Hey folks, Its yer boy zero.
I need to talk about something I rarely speak about, which is growing up the son of a trans person, because a wound I thought was healed in regards to it has reopened today.
Growing up in the 90’s (I am an old) was a pretty rough time, as my parent came out when I was 6, which is why my mom left. I spent the bulk of my childhood getting beaten up, ostracized and mocked with various homophobic slurs because of this.
I’ve watched my parent lose jobs over their identity, and seen people hurl insults at them and I from across the street, and seen people levy some pretty monstrous implications just because of them being trans.

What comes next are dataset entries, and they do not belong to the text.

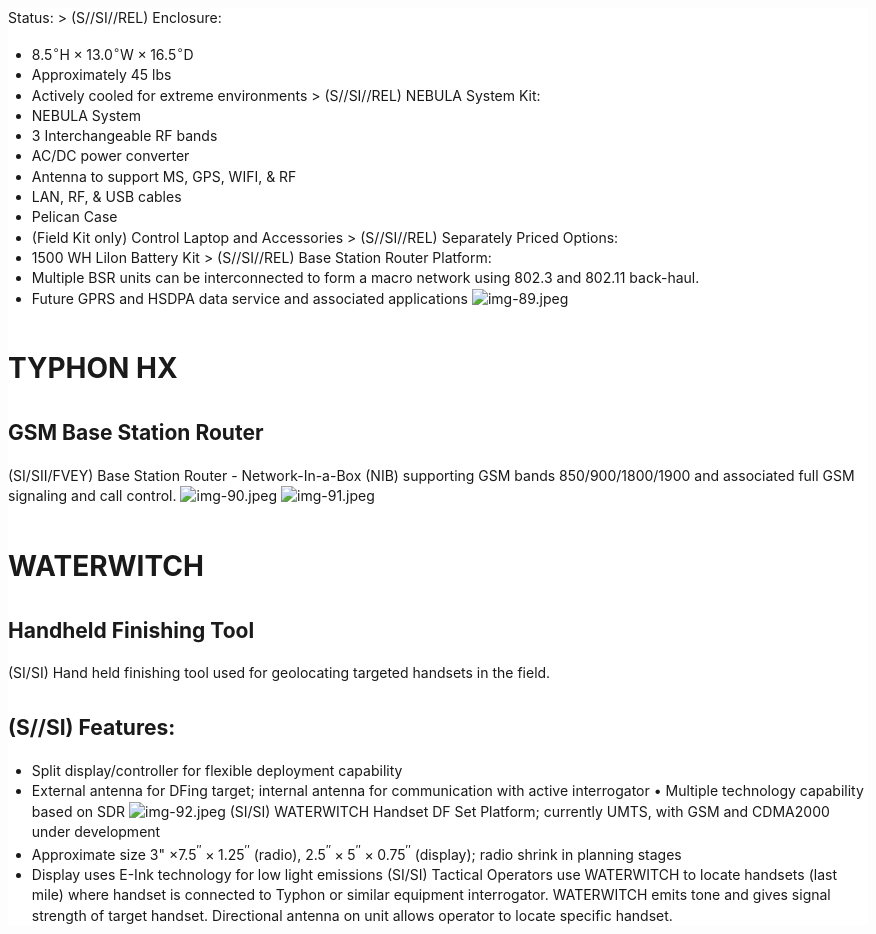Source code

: Status:
$>$ (S//SI//REL) Enclosure:

- $8.5^{\circ} \mathrm{H} \times 13.0^{\circ} \mathrm{W} \times 16.5^{\circ} \mathrm{D}$
- Approximately 45 lbs
- Actively cooled for extreme environments
$>$ (S//SI//REL) NEBULA System Kit:
- NEBULA System
- 3 Interchangeable RF bands
- AC/DC power converter
- Antenna to support MS, GPS, WIFI, \& RF
- LAN, RF, \& USB cables
- Pelican Case
- (Field Kit only) Control Laptop and Accessories
$>$ (S//SI//REL) Separately Priced Options:
- 1500 WH Lilon Battery Kit
$>$ (S//SI//REL) Base Station Router Platform:
- Multiple BSR units can be interconnected to form a macro network using 802.3 and 802.11 back-haul.
- Future GPRS and HSDPA data service and associated applications
![img-89.jpeg](img-89.jpeg)

# TYPHON HX 

## GSM Base Station Router

(SI/SII/FVEY) Base Station Router - Network-In-a-Box (NIB) supporting GSM bands 850/900/1800/1900 and associated full GSM signaling and call control.
![img-90.jpeg](img-90.jpeg)
![img-91.jpeg](img-91.jpeg)

# WATERWITCH 

## Handheld Finishing Tool

(SI/SI) Hand held finishing tool used for geolocating targeted handsets in the field.

## (S//SI) Features:

- Split display/controller for flexible deployment capability
- External antenna for DFing target; internal antenna for communication with active interrogator
$\bullet$ Multiple technology capability based on SDR
![img-92.jpeg](img-92.jpeg)
(SI/SI) WATERWITCH Handset DF Set
Platform; currently UMTS, with GSM and CDMA2000 under development
- Approximate size 3" $\times 7.5^{\prime \prime} \times 1.25^{\prime \prime}$ (radio), $2.5^{\prime \prime} \times 5^{\prime \prime} \times 0.75^{\prime \prime}$ (display); radio shrink in planning stages
- Display uses E-Ink technology for low light emissions
(SI/SI) Tactical Operators use WATERWITCH to locate handsets (last mile) where handset is connected to Typhon or similar equipment interrogator. WATERWITCH emits tone and gives signal strength of target handset. Directional antenna on unit allows operator to locate specific handset.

To this day I struggle with making and maintaining friendships, and I’ve spent my entire life when building those connections hard as they may be prefacing them all with “So, my parent is trans, let me know now if that bothers you so we can part ways.”
Now I’ve always worked real hard to get past all of this, until today. During the most recent primary election, my parent was the judge of elections and did some questionable things. Well intentioned, but questionable, to the point they are considering criminal charges.
This would be heavy enough on its own.
Then today was the testimony hearing, and as it’s my parent I was super concerned, so I dug up a live feed on it. It was fine, even if people were testifying against them (Im a firm believer that if you mess up, own up, and deal with the consequences, personal accountability is a big deal to me) until I noticed the live comment feed.
The feed was full of misgendering and homophobic slurs, and I immediately was taken back to being this kid who just so desperately wanted friends, wanted some people he could be a kid with, and found nothing. Took me back to being that kid who was beaten up so often for being gay when he wasnt that he went to bed wishing that he woke up gay so the beatings would be “Justified” in some messed up way.
It felt like every ounce of progress I’ve made in the last 15 years or so working past my childhood was ripped away in an instant, and now I’m sitting here working, angry at everything, wanting to fight the world, and at the same time weep.
My wife, my rock, however has done what she can to try to help me, and I’m blessed to have her. She sees my temper flaring up over little things that wouldnt normally bother me at work, and come up behind me to remind me to breathe, and calm down, and that Im not mad at the things Im mad at, Im mad at the bigots, but its still real heavy.